Apakah Dapur MBG Bisa Memakai Genset Portable? 7 Solusi Praktis untuk SPPG

Dapur MBG bisa menggunakan genset portable. Pilihan ini direkomendasikan untuk SPPG skala kecil hingga menengah yang belum memiliki instalasi listrik permanen atau beroperasi di wilayah dengan pasokan PLN yang belum stabil.

Sebagai cadangan listrik, genset portable cukup fleksibel dan lebih terjangkau dibanding genset stasioner. Selain itu, genset portable untuk dapur MBG tidak memerlukan instalasi khusus sehingga cukup mudah digunakan. 

Berikut tujuh solusi praktis memilih dan menggunakan genset portable untuk dapur MBG, mulai dari menentukan kapasitas yang tepat hingga tips operasional yang aman. Sebelumnya, simak mengapa genset portable bisa menjadi pilihan praktis untuk program MBG.

Apa Kelebihan Genset Portable untuk Dapur MBG?

Genset portable menawarkan beberapa keunggulan yang relevan untuk kebutuhan operasional dapur SPPG, terutama bagi mitra MBG yang baru memulai atau belum memiliki lokasi dapur permanen.

Kelebihan genset portable terletak pada harganya yang relatif terjangkau, mudah dioperasikan, dan penggunaannya cukup fleksibel. Berikut kelebihan selengkapnya.

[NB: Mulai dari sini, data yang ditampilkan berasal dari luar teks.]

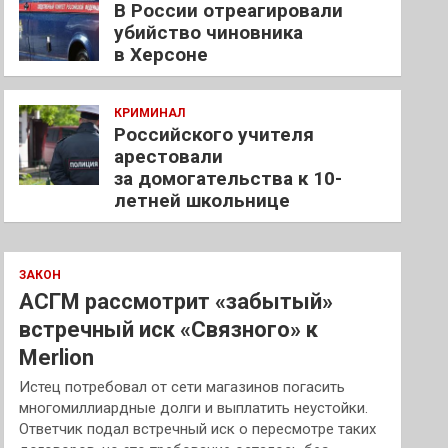
В России отреагировали
убийство чиновника
в Херсоне
КРИМИНАЛ
Российского учителя
арестовали
за домогательства к 10-
летней школьнице
ЗАКОН
АСГМ рассмотрит «забытый»
встречный иск «Связного» к
Merlion
Истец потребовал от сети магазинов погасить
многомиллиардные долги и выплатить неустойки.
Ответчик подал встречный иск о пересмотре таких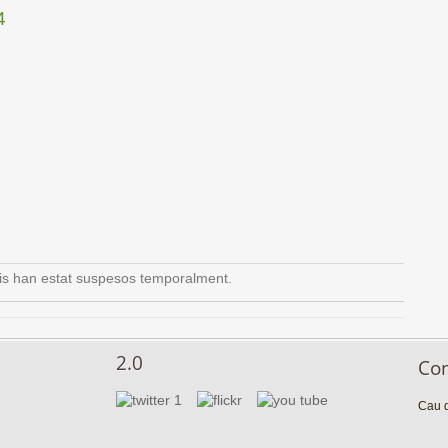
4
is han estat suspesos temporalment.
2.0
Co
Cau d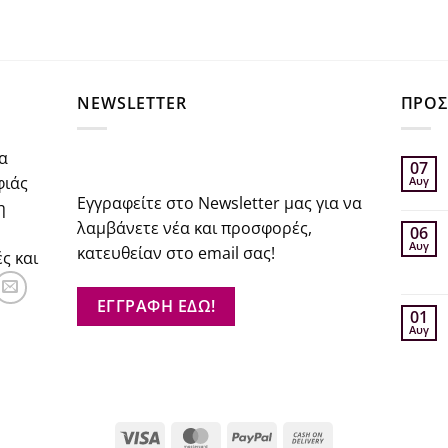
€52.20.
είναι:
€41.76.
σα
NEWSLETTER
ΠΡΟΣ
α
07
φιάς
Αυγ
Εγγραφείτε στο Newsletter μας για να
η
λαμβάνετε νέα και προσφορές,
06
Αυγ
κατευθείαν στο email σας!
ς και
ΕΓΓΡΑΦΗ ΕΔΩ!
01
Αυγ
Visa
MasterCard
PayPal
Cash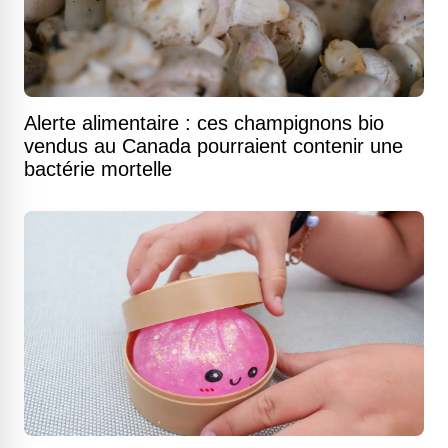
Alerte alimentaire : ces champignons bio
vendus au Canada pourraient contenir une
bactérie mortelle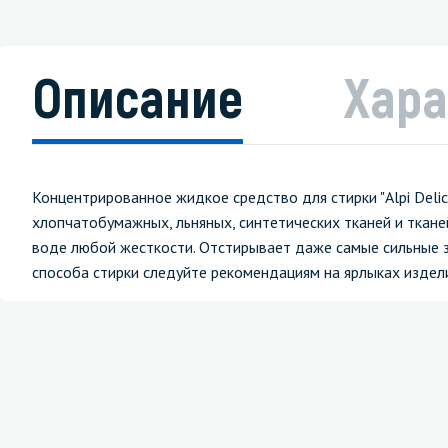
Описание
Хара
Концентрированное жидкое средство для стирки "Alpi Delic
хлопчатобумажных, льняных, синтетических тканей и ткане
воде любой жесткости. Отстирывает даже самые сильные з
способа стирки следуйте рекомендациям на ярлыках издел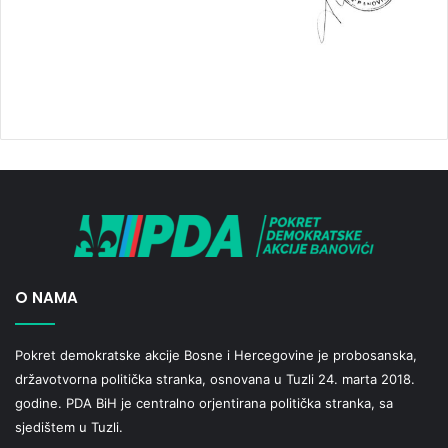
O NAMA
Pokret demokratske akcije Bosne i Hercegovine je probosanska,
državotvorna politička stranka, osnovana u Tuzli 24. marta 2018.
godine. PDA BiH je centralno orjentirana politička stranka, sa
sjedištem u Tuzli.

  • Harga lebih terjangkau: Cocok untuk mitra SPPG dengan modal awal terbatas
  • Tidak perlu instalasi tetap: Genset bisa langsung digunakan tanpa pondasi atau pemasangan permanen
  • Fleksibel dipindah: Ideal untuk dapur yang masih berstatus sewa atau berpindah lokasi
  • Mudah dioperasikan: Tidak membutuhkan teknisi khusus untuk menghidupkan atau merawatnya
  • Tersedia luas di pasaran: Suku cadang dan servis genset mudah ditemukan di kota maupun daerah

Berdasarkan juknis dapur SPPG yang ditetapkan BGN, genset cadangan yang dipasang di dapur MBG umumnya berkapasitas pada kisaran 10.000–15.000 watt (10–15 kVA) untuk melayani operasional 1.000–1.500 porsi per hari. 

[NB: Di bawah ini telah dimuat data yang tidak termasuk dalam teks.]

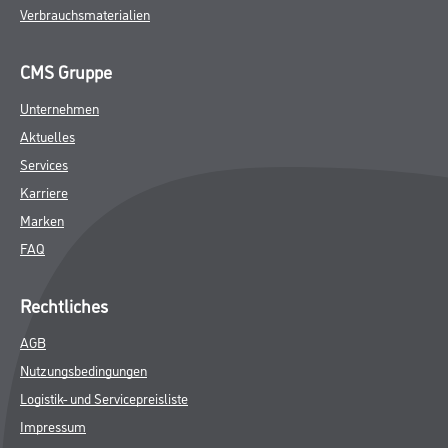
Verbrauchsmaterialien
CMS Gruppe
Unternehmen
Aktuelles
Services
Karriere
Marken
FAQ
Rechtliches
AGB
Nutzungsbedingungen
Logistik- und Servicepreisliste
Impressum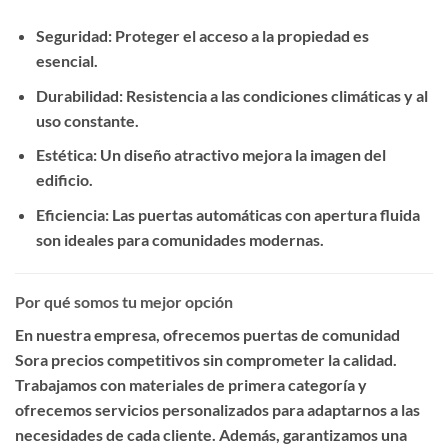
Seguridad
: Proteger el acceso a la propiedad es
esencial.
Durabilidad
: Resistencia a las condiciones climáticas y al
uso constante.
Estética
: Un diseño atractivo mejora la imagen del
edificio.
Eficiencia
: Las puertas automáticas con apertura fluida
son ideales para comunidades modernas.
Por qué somos tu mejor opción
En nuestra empresa, ofrecemos
puertas de comunidad
Sora precios competitivos
sin comprometer la calidad.
Trabajamos con materiales de primera categoría y
ofrecemos servicios personalizados para adaptarnos a las
necesidades de cada cliente. Además, garantizamos una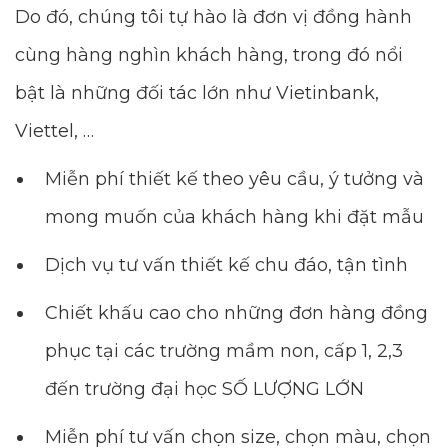
Do đó, chúng tôi tự hào là đơn vị đồng hành
cùng hàng nghìn khách hàng, trong đó nổi
bật là những đối tác lớn như Vietinbank,
Viettel, …
Miễn phí thiết kế theo yêu cầu, ý tưởng và
mong muốn của khách hàng khi đặt mẫu
Dịch vụ tư vấn thiết kế chu đáo, tận tình
Chiết khấu cao cho những đơn hàng đồng
phục tại các trường mầm non, cấp 1, 2,3
đến trường đại học SỐ LƯỢNG LỚN
Miễn phí tư vấn chọn size, chọn màu, chọn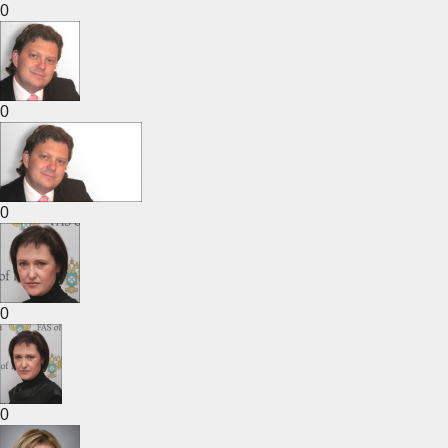
0
0
0
0
0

Kapasitas ini masih berada dalam rentang yang bisa dipenuhi oleh genset portable kelas menengah yang banyak tersedia di pasaran Indonesia. Mitra SPPG tidak perlu langsung berinvestasi pada genset stasioner berdaya besar untuk memenuhi standar operasional dapur MBG.

Namun, genset portable bukan solusi untuk semua situasi. Tabel berikut membantu menentukan pilihan yang paling sesuai dengan kondisi SPPG Anda, lengkap dengan estimasi harga genset.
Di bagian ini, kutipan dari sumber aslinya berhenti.